So is the required input power! The input power is required in order to generate heat to initiate the reaction, and the output power is heat. In any case, it would be child's play to use a thermoelectric converter to efficiently generate electricity from the vast claimed heat output.
I hate to defend the guy when he's set off my fraud detector alarms so much, but thermoelectric converters are what, less than 10% efficient? That wouldn't allow the reaction to sustain itself.
He would need some kind of steam-driven turbine to achieve the efficiency needed to provide net power.
It doesn't seem unreasonable that his base product doesn't include more than just the basics for now.
> I hate to defend the guy when he's set off my fraud detector alarms so much, but thermoelectric converters are what, less than 10% efficient?
Wait -- the input power requirement is intended to run a heater, not provide electricity. And I should never have mentioned thermoelectric converters, that only complicates the discussion with no benefit.
Because the input power is needed to run a "immersion heater" according to the linked page, and because the output power is heat, this whole account quickly unravels.
> He would need some kind of steam-driven turbine to achieve the efficiency needed to provide net power.
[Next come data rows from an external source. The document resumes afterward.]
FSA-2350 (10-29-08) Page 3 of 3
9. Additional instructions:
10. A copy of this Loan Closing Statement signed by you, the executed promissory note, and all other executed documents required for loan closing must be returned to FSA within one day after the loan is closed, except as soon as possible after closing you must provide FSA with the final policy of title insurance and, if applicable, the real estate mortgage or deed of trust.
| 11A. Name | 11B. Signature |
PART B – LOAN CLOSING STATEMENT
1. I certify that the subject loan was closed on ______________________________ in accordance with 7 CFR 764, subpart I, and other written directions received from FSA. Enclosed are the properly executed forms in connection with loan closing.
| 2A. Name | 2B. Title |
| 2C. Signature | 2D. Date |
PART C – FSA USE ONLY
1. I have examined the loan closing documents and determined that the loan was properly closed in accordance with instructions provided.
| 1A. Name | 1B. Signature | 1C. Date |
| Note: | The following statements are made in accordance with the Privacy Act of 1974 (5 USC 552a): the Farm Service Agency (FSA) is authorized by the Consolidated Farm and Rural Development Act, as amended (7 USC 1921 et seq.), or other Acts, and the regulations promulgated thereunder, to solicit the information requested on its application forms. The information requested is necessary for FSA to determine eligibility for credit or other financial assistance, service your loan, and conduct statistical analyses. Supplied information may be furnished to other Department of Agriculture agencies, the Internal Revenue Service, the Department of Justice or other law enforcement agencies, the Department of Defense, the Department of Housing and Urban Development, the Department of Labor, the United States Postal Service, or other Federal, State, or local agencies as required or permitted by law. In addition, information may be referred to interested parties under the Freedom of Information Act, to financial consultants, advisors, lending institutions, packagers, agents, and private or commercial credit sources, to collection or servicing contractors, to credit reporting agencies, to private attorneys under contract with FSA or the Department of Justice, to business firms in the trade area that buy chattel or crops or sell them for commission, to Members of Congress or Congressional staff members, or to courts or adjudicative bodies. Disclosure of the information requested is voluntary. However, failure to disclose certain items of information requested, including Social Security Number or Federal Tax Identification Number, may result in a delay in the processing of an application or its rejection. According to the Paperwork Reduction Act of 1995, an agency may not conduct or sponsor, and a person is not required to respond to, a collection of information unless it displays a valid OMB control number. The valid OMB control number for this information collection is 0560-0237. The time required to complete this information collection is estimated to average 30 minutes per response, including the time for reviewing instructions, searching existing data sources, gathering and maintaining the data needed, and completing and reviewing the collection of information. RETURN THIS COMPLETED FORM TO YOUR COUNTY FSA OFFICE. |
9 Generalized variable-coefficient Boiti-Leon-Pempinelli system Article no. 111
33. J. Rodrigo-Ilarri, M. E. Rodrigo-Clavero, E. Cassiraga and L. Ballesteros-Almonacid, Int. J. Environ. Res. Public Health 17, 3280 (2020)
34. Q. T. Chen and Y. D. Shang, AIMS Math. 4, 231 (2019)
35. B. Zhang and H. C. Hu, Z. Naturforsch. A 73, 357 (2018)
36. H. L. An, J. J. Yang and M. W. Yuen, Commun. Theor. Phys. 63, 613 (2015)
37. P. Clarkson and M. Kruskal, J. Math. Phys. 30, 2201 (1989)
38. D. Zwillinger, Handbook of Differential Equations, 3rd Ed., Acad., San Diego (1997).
No problem, there are plenty of those available. But the claims in the "fact sheet" are obviously false. If he really had a working unit that developed a megawatt using dozens of smaller units working in parallel, then why doesn't he just start one small unit with a tiny power kick, then use that unit to start four additional units, four to 16, ad infinitum, like a logical design. But Rossi hasn't bothered to think this deeply. The reason? He's not really going to build it. And the reason for that is it cannot be built.